Personne : qui est là ?

Après Le Paradoxe de Georges, Yann Frisch (cie L’Absente) rouvre les portes de son camion-théâtre, structure mobile qui se déploie en scène et gradins conçue pour proposer une « expérience du merveilleux intime et exceptionnelle ». On y découvre Personne, fantastique conte métaphysique à l’humour absurde, où magie et jeu masqué s’agencent pour examiner la quête de soi. Yann Frisch raconte l’individu et le monde entier avec une intelligence déroutante et bouleversante.  

Au seuil

Les images magiques dépassent le seuil de ce presque-savoir : elles sont absolument impossibles, et donc profondément bouleversantes.

Dans la magie, il y a des illusions qui surprennent, amusent et émeuvent, tout en créant un lien avec notre rationalité : on sait qu’un objet ne peut pas léviter ou disparaître, on sait donc également qu’une somme d’éléments est déployée pour l’y aider. Des fils, des trappes, des mécanismes, des tours de main… On ne sait pas tout à fait comment (et heureusement), mais c’est le fait de presque le savoir qui nous étourdit et nous plaît. Chez Yann Frisch, les images magiques dépassent le seuil de ce presque-savoir : elles sont absolument impossibles, et donc profondément bouleversantes. On a beau retourner le souvenir dans tous les sens, aucune réponse rationnelle ne résiste à ce que propose ce magicien qui détourne si facilement le réel, sans laisser de trace de son passage.
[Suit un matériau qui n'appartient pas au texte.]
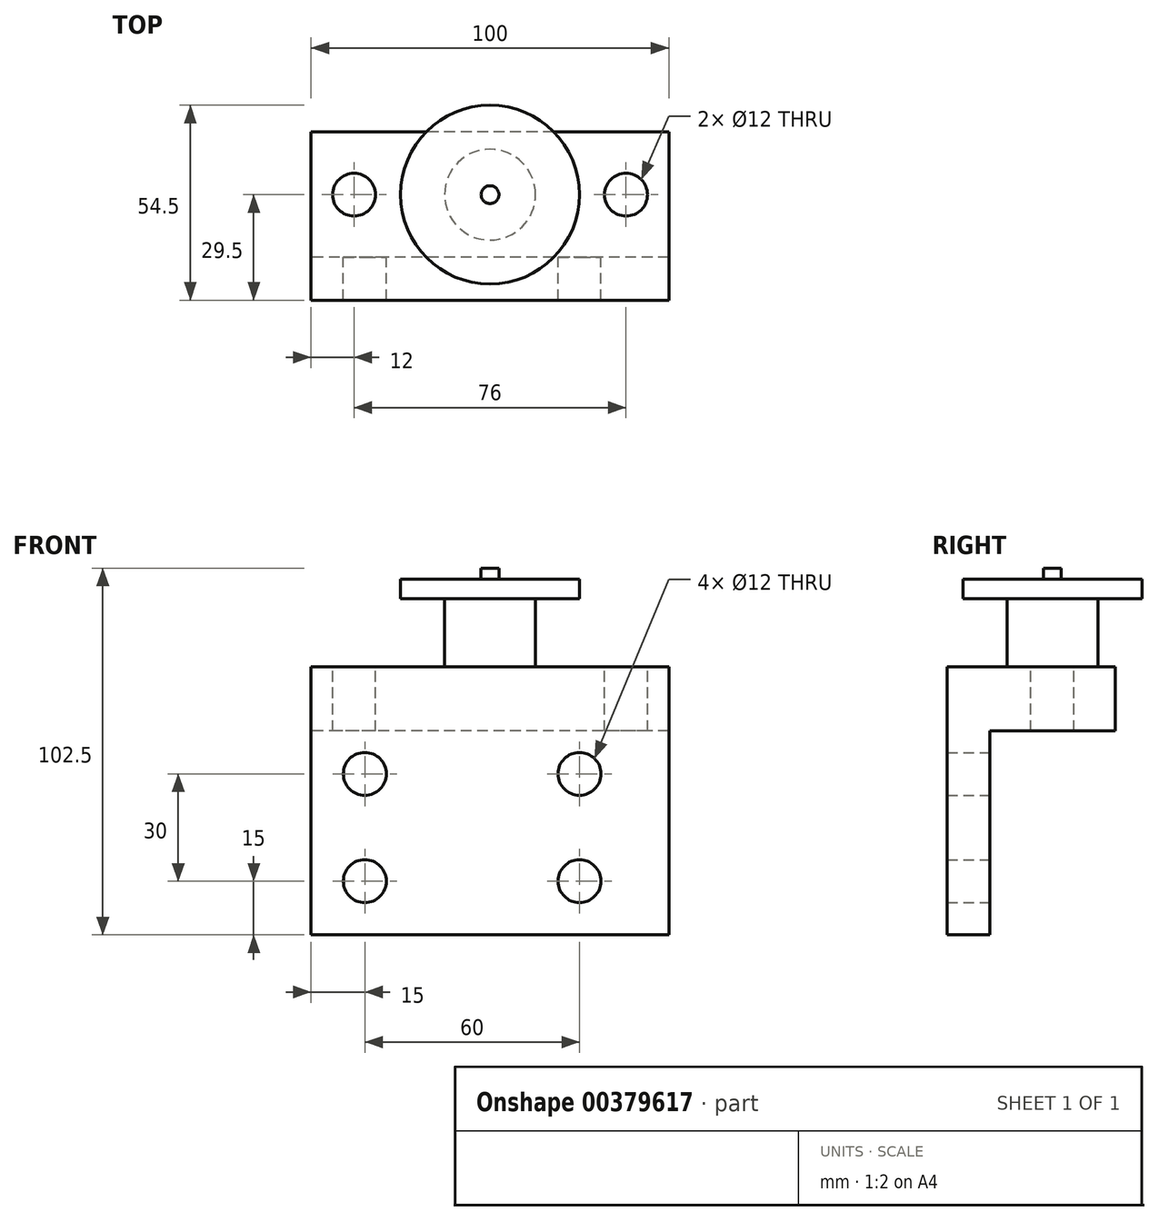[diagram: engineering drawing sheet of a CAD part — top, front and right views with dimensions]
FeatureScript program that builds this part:
annotation { "Feature Type Name" : "Feature", "Feature Type Description" : "" }
export const myFeature = defineFeature(function(context is Context, id is Id, definition is map)
    precondition{}
    {
        {
            var Q0;
            Q0=qCreatedBy(makeId("Top.planeOp"),FACE);
            var sketch = newSketch(context, id + "F0", { "sketchPlane" : qUnion([Q0])});
            skLineSegment(sketch, "E0.bottom", {"start": v(50, -17.5) * mm, "end": v(-50, -17.5) * mm});
            skLineSegment(sketch, "E0.top", {"start": v(50, 17.5) * mm, "end": v(-50, 17.5) * mm});
            skLineSegment(sketch, "E0.left", {"start": v(50, -17.5) * mm, "end": v(50, 17.5) * mm});
            skLineSegment(sketch, "E0.right", {"start": v(-50, -17.5) * mm, "end": v(-50, 17.5) * mm});
            skPoint(sketch, "E0.middle", {"position": v(0, 0) * mm});
            skSolve(sketch);
        }
        {
            var Q0;
            Q0=makeQuery(id+"F0.imprint","IMPRINT",FACE,{"disambiguationData":[TD([[makeQuery(id+"F0.imprint","IMPRINT",EDGE,{"derivedFrom":sQuery(id+"F0.wireOp",EDGE,"E0.bottom")}),-1.0]])]});
            extrude(context, id + "F1", {"entities" : qUnion([Q0]), "depth" : -18 * mm});
        }
        {
            var Q0;
            Q0=makeQuery(id+"F1.opExtrude","CAP_FACE",FACE,{"disambiguationData":[OSD([sQuery(id+"F0.wireOp",EDGE,"E0.bottom"),sQuery(id+"F0.wireOp",EDGE,"E0.top"),sQuery(id+"F0.wireOp",EDGE,"E0.left"),sQuery(id+"F0.wireOp",EDGE,"E0.right")])],"isStart":true});
            var sketch = newSketch(context, id + "F2", { "sketchPlane" : qUnion([Q0])});
            skLineSegment(sketch, "E1", {"start": v(50, 0) * mm, "end": v(38, 0) * mm, "construction": true});
            skLineSegment(sketch, "E2", {"start": v(-50, 0) * mm, "end": v(-38, 0) * mm, "construction": true});
            skCircle(sketch, "E3", {"center": v(38, 0) * mm, "radius": 6 * mm});
            skCircle(sketch, "E4", {"center": v(-38, 0) * mm, "radius": 6 * mm});
            skSolve(sketch);
        }
        {
            var Q0;
            Q0=sQuery(id+"F2.wireOp",VERTEX,"E2.end");
            var Q1;
            Q1=sQuery(id+"F2.wireOp",VERTEX,"E3.center");
            var Q2;
            Q2=makeQuery(id+"F1.opExtrude","SWEPT_BODY",BODY,{"disambiguationData":[OSD([sQuery(id+"F0.wireOp",EDGE,"E0.bottom"),sQuery(id+"F0.wireOp",EDGE,"E0.top"),sQuery(id+"F0.wireOp",EDGE,"E0.left"),sQuery(id+"F0.wireOp",EDGE,"E0.right")])]});
            hole(context, id + "F3", {"style" : HoleStyle.SIMPLE, "endStyle" : HoleEndStyle.THROUGH, "holeDiameter" : 12 * mm, "isTappedThrough" : true, "tappedDepth" : 12 * mm, "tapClearance" : 3, "locations" : qUnion([Q0, Q1]), "scope" : qUnion([Q2])});
        }
        {
            var Q0;
            Q0=makeQuery(id+"F1.opExtrude","CAP_FACE",FACE,{"disambiguationData":[OSD([sQuery(id+"F0.wireOp",EDGE,"E0.bottom"),sQuery(id+"F0.wireOp",EDGE,"E0.top"),sQuery(id+"F0.wireOp",EDGE,"E0.left"),sQuery(id+"F0.wireOp",EDGE,"E0.right")])],"isStart":true});
            var sketch = newSketch(context, id + "F4", { "sketchPlane" : qUnion([Q0])});
            skCircle(sketch, "E5", {"center": v(0, 0) * mm, "radius": 12.7 * mm});
            skSolve(sketch);
        }
        {
            var Q0;
            Q0=makeQuery(id+"F4.imprint","IMPRINT",FACE,{"disambiguationData":[TD([[makeQuery(id+"F4.imprint","IMPRINT",EDGE,{"derivedFrom":sQuery(id+"F4.wireOp",EDGE,"E5")}),1.0]])]});
            extrude(context, id + "F5", {"entities" : qUnion([Q0]), "operationType" : NewBodyOperationType.ADD, "depth" : 19 * mm});
        }
        {
            var Q0;
            Q0=makeQuery(id+"F5.opExtrude","CAP_FACE",FACE,{"disambiguationData":[OSD([sQuery(id+"F4.wireOp",EDGE,"E5")])],"isStart":false});
            var sketch = newSketch(context, id + "F6", { "sketchPlane" : qUnion([Q0])});
            skCircle(sketch, "E6", {"center": v(0, 0) * mm, "radius": 25 * mm});
            skSolve(sketch);
        }
        {
            var Q0;
            Q0=makeQuery(id+"F6.imprint","IMPRINT",FACE,{"disambiguationData":[TD([[makeQuery(id+"F6.imprint","IMPRINT",EDGE,{"derivedFrom":sQuery(id+"F6.wireOp",EDGE,"E6")}),1.0]])]});
            var Q1;
            Q1=makeQuery(id+"F6.imprint","IMPRINT",FACE,{"disambiguationData":[TD([[makeQuery(id+"F6.imprint","IMPRINT",EDGE,{"derivedFrom":makeQuery(id+"F5.opExtrude","CAP_EDGE",EDGE,{"disambiguationData":[OSD([sQuery(id+"F4.wireOp",EDGE,"E5")])],"isStart":false})}),1.0]])]});
            extrude(context, id + "F7", {"entities" : qUnion([Q0, Q1]), "operationType" : NewBodyOperationType.ADD, "depth" : 5.5 * mm});
        }
        {
            var Q0;
            Q0=makeQuery(id+"F7.opExtrude","CAP_FACE",FACE,{"disambiguationData":[OSD([sQuery(id+"F6.wireOp",EDGE,"E6")])],"isStart":false});
            var sketch = newSketch(context, id + "F8", { "sketchPlane" : qUnion([Q0])});
            skCircle(sketch, "E7", {"center": v(0, 0) * mm, "radius": 2.5 * mm});
            skSolve(sketch);
        }
        {
            var Q0;
            Q0=qSketchRegion(id+"F8",true);
            extrude(context, id + "F9", {"entities" : qUnion([Q0]), "operationType" : NewBodyOperationType.ADD, "depth" : 3 * mm});
        }
        {
            var Q0;
            Q0=makeQuery(id+"F1.opExtrude","SWEPT_FACE",FACE,{"disambiguationData":[OSD([sQuery(id+"F0.wireOp",EDGE,"E0.bottom")])]});
            var sketch = newSketch(context, id + "F10", { "sketchPlane" : qUnion([Q0])});
            skLineSegment(sketch, "E8.bottom", {"start": v(-50, 0) * mm, "end": v(50, 0) * mm});
            skLineSegment(sketch, "E8.top", {"start": v(-50, -75) * mm, "end": v(50, -75) * mm});
            skLineSegment(sketch, "E8.left", {"start": v(-50, 0) * mm, "end": v(-50, -75) * mm});
            skLineSegment(sketch, "E8.right", {"start": v(50, 0) * mm, "end": v(50, -75) * mm});
            skSolve(sketch);
        }
        {
            var Q0;
            {var subQ0=sQuery(id+"F10.wireOp",EDGE,"E8.top");Q0=makeQuery(id+"F10.imprint","IMPRINT",FACE,{"disambiguationData":[TD([[makeQuery(id+"F10.imprint","IMPRINT",EDGE,{"derivedFrom":subQ0}),1.0]])]});}
            var Q1;
            {var subQ0=sQuery(id+"F10.wireOp",EDGE,"E8.bottom");Q1=makeQuery(id+"F10.imprint","IMPRINT",FACE,{"disambiguationData":[TD([[makeQuery(id+"F10.imprint","IMPRINT",EDGE,{"derivedFrom":subQ0}),1.0]])]});}
            extrude(context, id + "F11", {"entities" : qUnion([Q0, Q1]), "operationType" : NewBodyOperationType.ADD, "depth" : 12 * mm});
        }
        {
            var Q0;
            Q0=makeQuery(id+"F11.opExtrude","CAP_FACE",FACE,{"disambiguationData":[OSD([sQuery(id+"F10.wireOp",EDGE,"E8.bottom"),sQuery(id+"F10.wireOp",EDGE,"E8.top"),sQuery(id+"F10.wireOp",EDGE,"E8.left"),sQuery(id+"F10.wireOp",EDGE,"E8.right")])],"isStart":true});
            var sketch = newSketch(context, id + "F12", { "sketchPlane" : qUnion([Q0])});
            skLineSegment(sketch, "E9", {"start": v(50, -75) * mm, "end": v(50, -60) * mm, "construction": true});
            skLineSegment(sketch, "E10", {"start": v(50, -18) * mm, "end": v(50, -30) * mm, "construction": true});
            skLineSegment(sketch, "E11", {"start": v(50, -30) * mm, "end": v(35, -30) * mm, "construction": true});
            skLineSegment(sketch, "E12", {"start": v(35, -30) * mm, "end": v(-25, -30) * mm, "construction": true});
            skLineSegment(sketch, "E13", {"start": v(50, -60) * mm, "end": v(35, -60) * mm, "construction": true});
            skLineSegment(sketch, "E14", {"start": v(35, -60) * mm, "end": v(-25, -60) * mm, "construction": true});
            skLineSegment(sketch, "E15", {"start": v(50, -60) * mm, "end": v(50, -30) * mm, "construction": true});
            skSolve(sketch);
        }
        {
            var Q0;
            Q0=sQuery(id+"F12.wireOp",VERTEX,"E12.end");
            var Q1;
            Q1=sQuery(id+"F12.wireOp",VERTEX,"E14.end");
            var Q2;
            Q2=sQuery(id+"F12.wireOp",VERTEX,"E14.start");
            var Q3;
            Q3=sQuery(id+"F12.wireOp",VERTEX,"E12.start");
            var Q4;
            Q4=makeQuery(id+"F1.opExtrude","SWEPT_BODY",BODY,{"disambiguationData":[OSD([sQuery(id+"F0.wireOp",EDGE,"E0.bottom"),sQuery(id+"F0.wireOp",EDGE,"E0.top"),sQuery(id+"F0.wireOp",EDGE,"E0.left"),sQuery(id+"F0.wireOp",EDGE,"E0.right")])]});
            hole(context, id + "F13", {"style" : HoleStyle.SIMPLE, "endStyle" : HoleEndStyle.THROUGH, "holeDiameter" : 12 * mm, "isTappedThrough" : true, "tappedDepth" : 12 * mm, "tapClearance" : 3, "locations" : qUnion([Q0, Q1, Q2, Q3]), "scope" : qUnion([Q4])});
        }
    });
L’impossible se dresse et s’impose comme le réel.

Une porte en bois se dresse au milieu du plateau, cloisonnant des espaces imaginaires. Yann Frisch lui tourne autour, révélant son inutilité séparatrice et se jouant surtout de nos projections sur elle : lorsque l’on ouvre une porte, on disparaît derrière elle en la refermant. Ici, c’est impossible, puisque l’on voit distinctement et de très près les deux côtés de cette porte posée au milieu du vide. Et pourtant, il disparaît : il entre d’un côté, mais ne reparaît pas de l’autre. Il se volatilise et nous laisse bouche bée, perdu·es dans une irrationalité rare et saisissante. Dans le monde de Yann Frisch, les illusions sont toutes de cet ordre : l’impossible se dresse et s’impose comme le réel, nous laissant chamboulé·es.

Douter d’être

Le comédien se grime et se transforme en quelques secondes, donnant à voir et à croire des personnages aux présences totales.
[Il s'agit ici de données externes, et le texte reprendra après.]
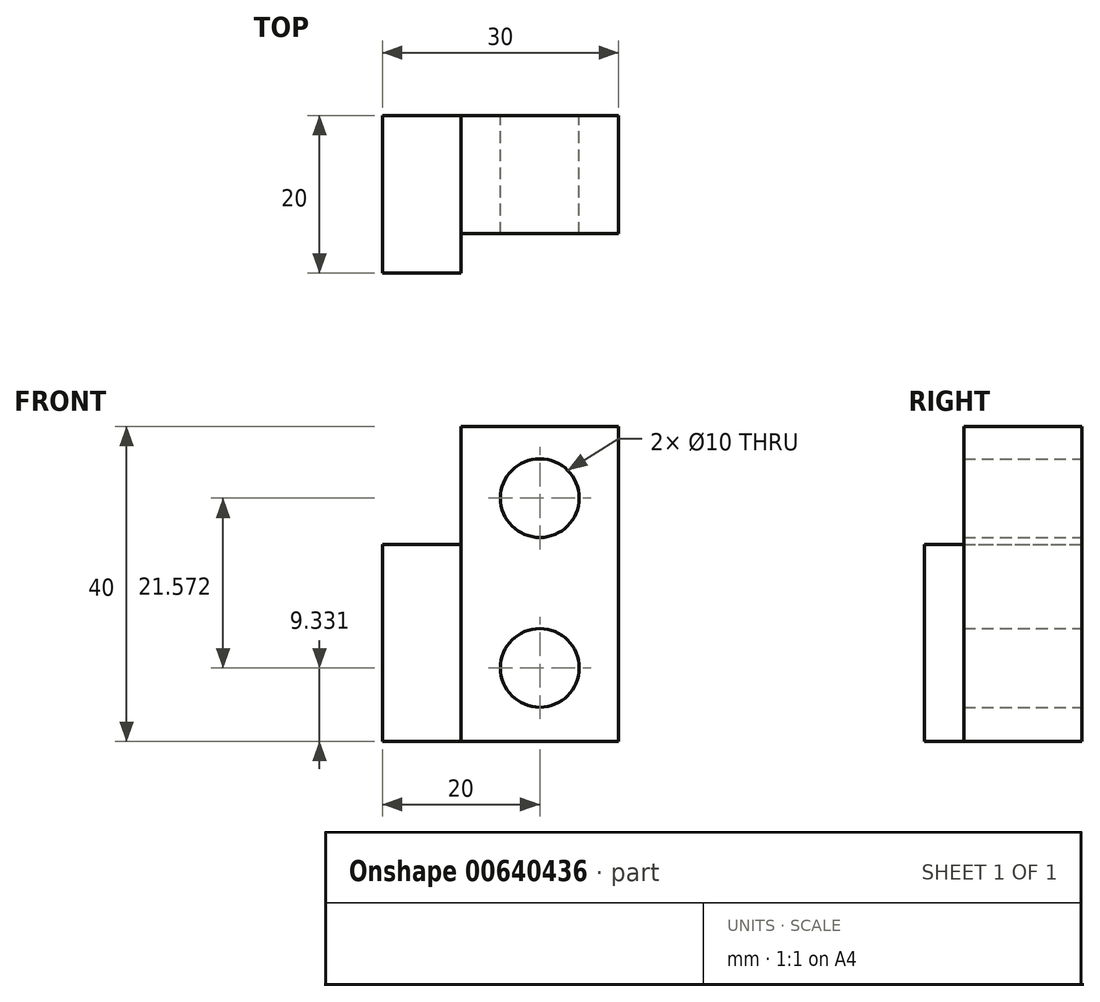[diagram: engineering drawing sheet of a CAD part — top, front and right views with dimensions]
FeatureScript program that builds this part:
annotation { "Feature Type Name" : "Feature", "Feature Type Description" : "" }
export const myFeature = defineFeature(function(context is Context, id is Id, definition is map)
    precondition{}
    {
        {
            var Q0;
            Q0=qCreatedBy(makeId("Front.planeOp"),FACE);
            var sketch = newSketch(context, id + "F0", { "sketchPlane" : qUnion([Q0])});
            skLineSegment(sketch, "E0.bottom", {"start": v(10, 20) * mm, "end": v(-10, 20) * mm});
            skLineSegment(sketch, "E0.top", {"start": v(10, -20) * mm, "end": v(-10, -20) * mm});
            skLineSegment(sketch, "E0.left", {"start": v(10, 20) * mm, "end": v(10, -20) * mm});
            skLineSegment(sketch, "E0.right", {"start": v(-10, 20) * mm, "end": v(-10, -20) * mm});
            skPoint(sketch, "E0.middle", {"position": v(0, 0) * mm});
            skSolve(sketch);
        }
        {
            var Q0;
            Q0 = qSketchRegion(id + "F0", true);
            extrude(context, id + "F1", {"entities" : qUnion([Q0]), "depth" : 15 * mm, "offsetDistance" : 25 * mm});
        }
        {
            var Q0;
            Q0=qCreatedBy(makeId("Front.planeOp"),FACE);
            var sketch = newSketch(context, id + "F2", { "sketchPlane" : qUnion([Q0])});
            skLineSegment(sketch, "E1.bottom", {"start": v(-10, -20) * mm, "end": v(-20, -20) * mm});
            skLineSegment(sketch, "E1.top", {"start": v(-10, 5) * mm, "end": v(-20, 5) * mm});
            skLineSegment(sketch, "E1.left", {"start": v(-10, -20) * mm, "end": v(-10, 5) * mm});
            skLineSegment(sketch, "E1.right", {"start": v(-20, -20) * mm, "end": v(-20, 5) * mm});
            skSolve(sketch);
        }
        {
            var Q0;
            Q0 = qSketchRegion(id + "F2", true);
            extrude(context, id + "F3", {"entities" : qUnion([Q0]), "operationType" : NewBodyOperationType.ADD, "depth" : 20 * mm, "offsetDistance" : 25 * mm});
        }
        {
            var Q0;
            Q0=qCreatedBy(makeId("Front.planeOp"),FACE);
            var sketch = newSketch(context, id + "F4", { "sketchPlane" : qUnion([Q0])});
            skCircle(sketch, "E2", {"center": v(0, 10.9) * mm, "radius": 5 * mm});
            skCircle(sketch, "E3", {"center": v(0, -10.67) * mm, "radius": 5 * mm});
            skSolve(sketch);
        }
        {
            var Q0;
            Q0 = qSketchRegion(id + "F4", true);
            extrude(context, id + "F5", {"entities" : qUnion([Q0]), "operationType" : NewBodyOperationType.REMOVE, "depth" : 15 * mm, "offsetDistance" : 25 * mm});
        }
    });
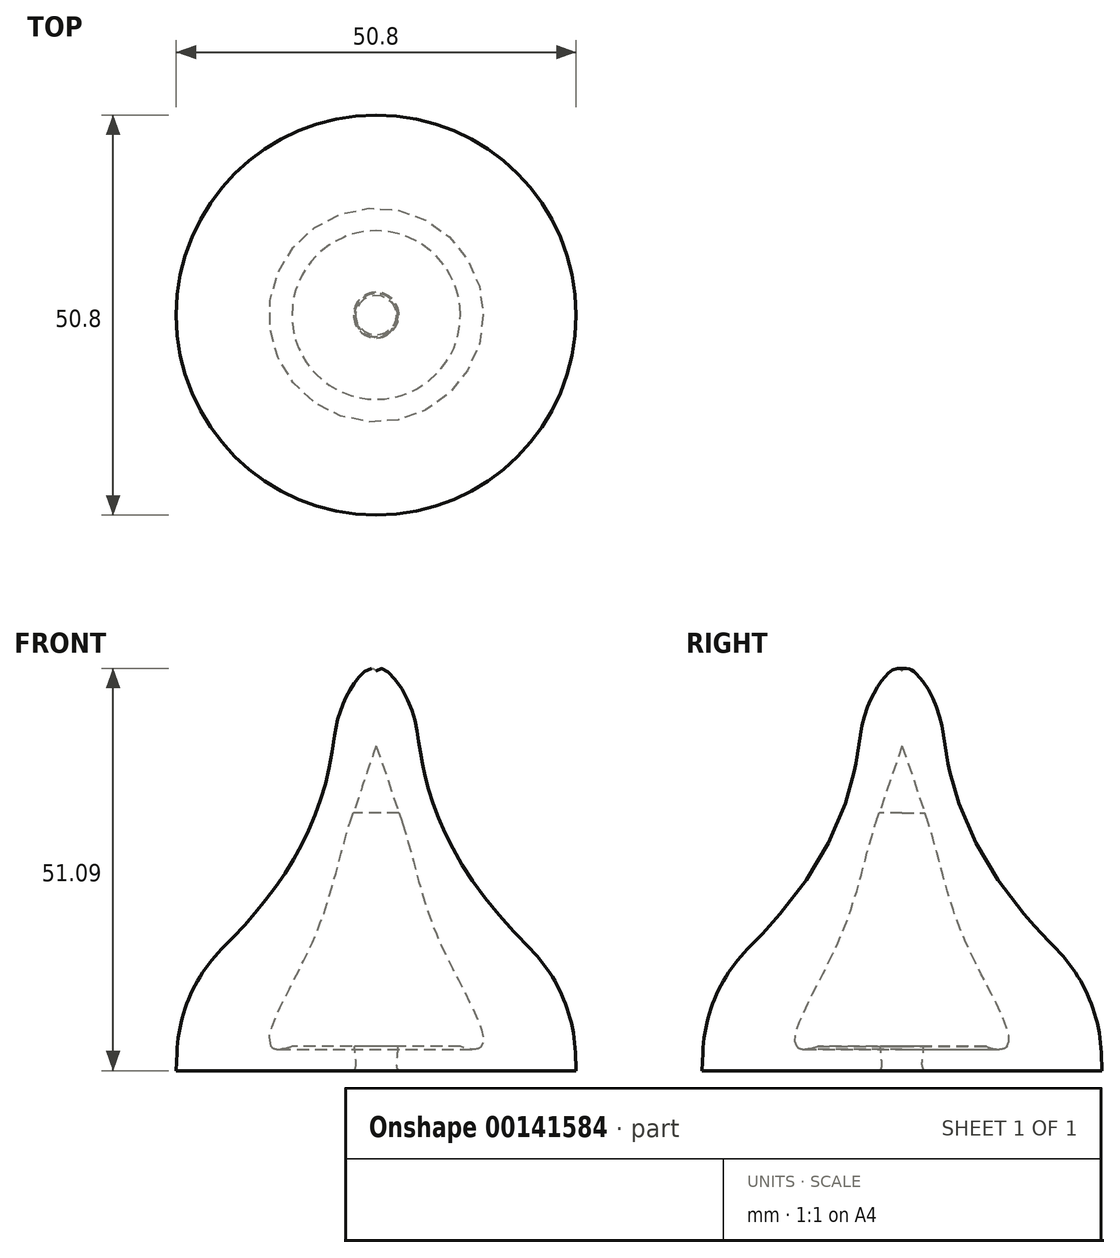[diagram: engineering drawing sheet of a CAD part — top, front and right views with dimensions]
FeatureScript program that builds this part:
annotation { "Feature Type Name" : "Feature", "Feature Type Description" : "" }
export const myFeature = defineFeature(function(context is Context, id is Id, definition is map)
    precondition{}
    {
        {
            var Q0;
            Q0=qCreatedBy(makeId("Front.planeOp"),FACE);
            var sketch = newSketch(context, id + "F0", { "sketchPlane" : qUnion([Q0])});
            skLineSegment(sketch, "E0", {"start": v(0, 50.8) * mm, "end": v(0, 41.27) * mm});
            skLineSegment(sketch, "E1", {"start": v(0, 0) * mm, "end": v(25.4, 0) * mm});
            skLineSegment(sketch, "E2", {"start": v(31.38, 0) * mm, "end": v(31.38, 0) * mm});
            skFitSpline(sketch, "E3", {"points": [v(0, 50.8) * mm, v(2.73, 3.36) * mm, v(2.7, 0.2) * mm, v(11.4, -5.62) * mm, v(31.2, -0.98) * mm, v(15.2, 20.23) * mm, v(5.9, 38.76) * mm, v(3.92, 47.28) * mm, v(0, 50.8) * mm]});
            skPoint(sketch, "E4.visualSharp", {"position": v(28.08, 6.56) * mm});
            skLineSegment(sketch, "E5", {"start": v(13.35, 3.06) * mm, "end": v(13.35, 3.06) * mm});
            skLineSegment(sketch, "E6", {"start": v(13.35, 3.06) * mm, "end": v(0, 3.06) * mm});
            skLineSegment(sketch, "E7", {"start": v(0, 3.06) * mm, "end": v(0, 0) * mm});
            skLineSegment(sketch, "E8", {"start": v(3.4, 31.28) * mm, "end": v(0, 41.27) * mm});
            skFitSpline(sketch, "E9", {"points": [v(0, 36.91) * mm, v(3.35, 31.43) * mm, v(8.19, 16.12) * mm, v(13.35, 3.06) * mm, v(1.22, 12.19) * mm, v(0, 36.91) * mm]});
            skLineSegment(sketch, "E10", {"start": v(25.31, 2.25) * mm, "end": v(25.4, 0) * mm});
            skLineSegment(sketch, "E11", {"start": v(0, 50.8) * mm, "end": v(0, 0) * mm, "construction": true});
            skPoint(sketch, "E12.visualSharp", {"position": v(25, 9.98) * mm});
            skArc(sketch, "E12.filletArc", {"start": v(25.31, 2.25) * mm, "mid": v(23.7, 9.38) * mm, "end": v(19.62, 15.45) * mm});
            skSolve(sketch);
        }
        {
            var Q0;
            Q0=makeQuery(id+"F0.imprint","IMPRINT",FACE,{"disambiguationData":[TD([[makeQuery(id+"F0.imprint","IMPRINT",EDGE,{"derivedFrom":sQuery(id+"F0.wireOp",EDGE,"E0")}),1.0]])]});
            var Q1;
            Q1=sQuery(id+"F0.wireOp",EDGE,"E7");
            revolve(context, id + "F1", {"entities" : qUnion([Q0]), "axis" : qUnion([Q1]), "revolveType" : RevolveType.FULL});
        }
    });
© Christophe Raynaud de Lage

Être « personne », c’est à la fois le fait d’être et de ne pas être (et telle est la question), c’est le concept impossible qui réunit la présence et l’absence. Un terrain de jeu formidable pour Yann Frisch qui explore cette dichotomie à travers la magie bien sûr, mais également à travers le masque. Le comédien se grime et se transforme en quelques secondes, donnant à voir et à croire des personnages aux présences totales. Ces masques, réalisés par Carole Allemand et Laurent Huet, assistés de Kazuhito Kimura, sont d’un réalisme impressionnant et très inquiétant, tant ils métamorphosent celui qui les porte. Et pour ne rien arranger concernant nos certitudes déjà bien bousculées, Yann Frisch est un comédien de grand talent : il devient ces personnages entièrement, par le corps, la démarche, la voix, le tempérament… Des personnages puissants et souvent très drôles, aussi multiples que les souvenirs personnels que Yann Frisch emprunte pour ouvrir l’imaginaire.

Nous doutons de tout, même de nous-mêmes et de notre réalité, mais toujours dans le rire et l’émotion.

Dans ce camion-théâtre où la proximité, inévitable, est justement recherchée, nous sommes partie prenante de cette réflexion ouverte par l’artiste. Il se livre à la première personne (s’il en est), nous conduisant à travers ce labyrinthe de réflexions tant philosophiques qu’artistiques, tant personnelles qu’universelles. Il s’adresse à nous et questionne littéralement notre empathie et nos projections, attentif à ce que ses propres certitudes soient toujours confrontées à la réception d’un public. Il manipule peut-être aussi légèrement nos choix en nous donnant l’illusion de l’inverse, comme tout magicien, mais avec une honnêteté déconcertante. Dans ce spectacle nous doutons de tout, même de nous-mêmes et de notre réalité (puisqu’au fond nous pourrions tout aussi bien être les personnages du rêve d’un enfant), mais toujours dans le rire et l’émotion.

Dans ce jeu de piste vers « personne », nous sommes embarqué·es et conquis·es, accueillant le doute et embrassant les incertitudes, magiquement accompagné·es par cet humble et réjouissant maître de cérémonie.

  • Personne, un spectacle de et avec Yann Frisch (cie L’Absente), jusqu’au 27 mai à La Villette (programmation hors les murs du Monfort Théâtre).